What does this mean? It means that we uncovered a sophisticated hostile foreign intelligence agency backed company pretending to be a US based company by actually filing US incorporation documents in multiple states, and then letting the filings lapse after a few years. It means we found US citizens actively helping this Russian front company to act as the sponsors for tech visas to bring Russians into America. We found a company that for a few years had only made websites (maybe) to support furniture stores. But one day suddenly they had a super sophisticated digital switch for the water utility industry in the United States.
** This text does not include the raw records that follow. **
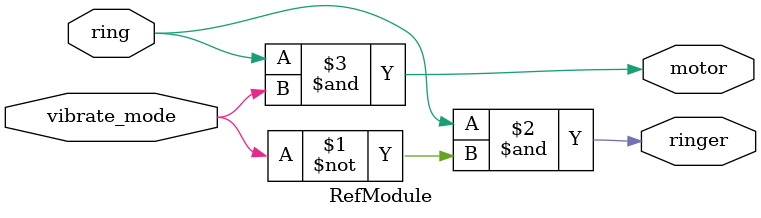
<source format=v>
module RefModule (
  input ring,
  input vibrate_mode,
  output ringer,
  output motor
);

  assign ringer = ring & ~vibrate_mode;
  assign motor = ring & vibrate_mode;

endmodule


</source>
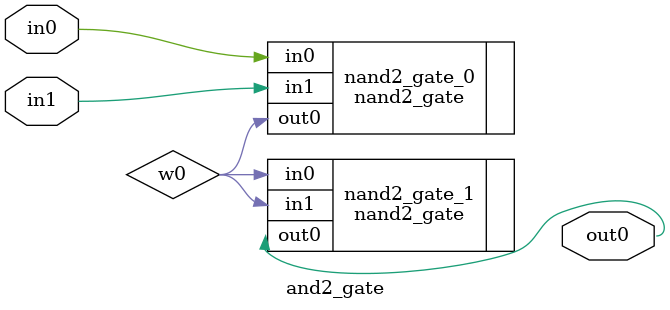
<source format=v>
`timescale 1ns / 1ps


module and2_gate(   input in0,
                    input in1,
                    output out0

    );
    wire w0;
    nand2_gate nand2_gate_0(    .in0(in0),
                                .in1(in1),
                                .out0(w0)

    );
    nand2_gate nand2_gate_1(    .in0(w0),
                                .in1(w0),
                                .out0(out0)

    );
endmodule

</source>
More interesting, they had the depth without any investment to suddenly be able to sell this switch in multiple states.
DIGIJAKS RECOMMENDED that US law enforcement agencies be alerted to the visa immigration problem and the fake companies. We also recommended that the hedge fund not go through with the deal. If they were to do so, they would have to fire all the russians involved, get rid of the involvement of the russian company in every way, and then do a complete rewrite of the code in the US to get rid of any potential russian code backdoors.
WHAT WE DO NOT KNOW NOW, OR THEN IS HOW MANY OF THESE DIGITAL SWITCHES WERE SOLD INTO THE WATER UTILITY INDUSTRY BY THIS RUSSIAN FRONT COMPANY POSING AS AN AMERICAN COMPANY BEFORE WE CAME ALONG AND BLEW UP THE STORY?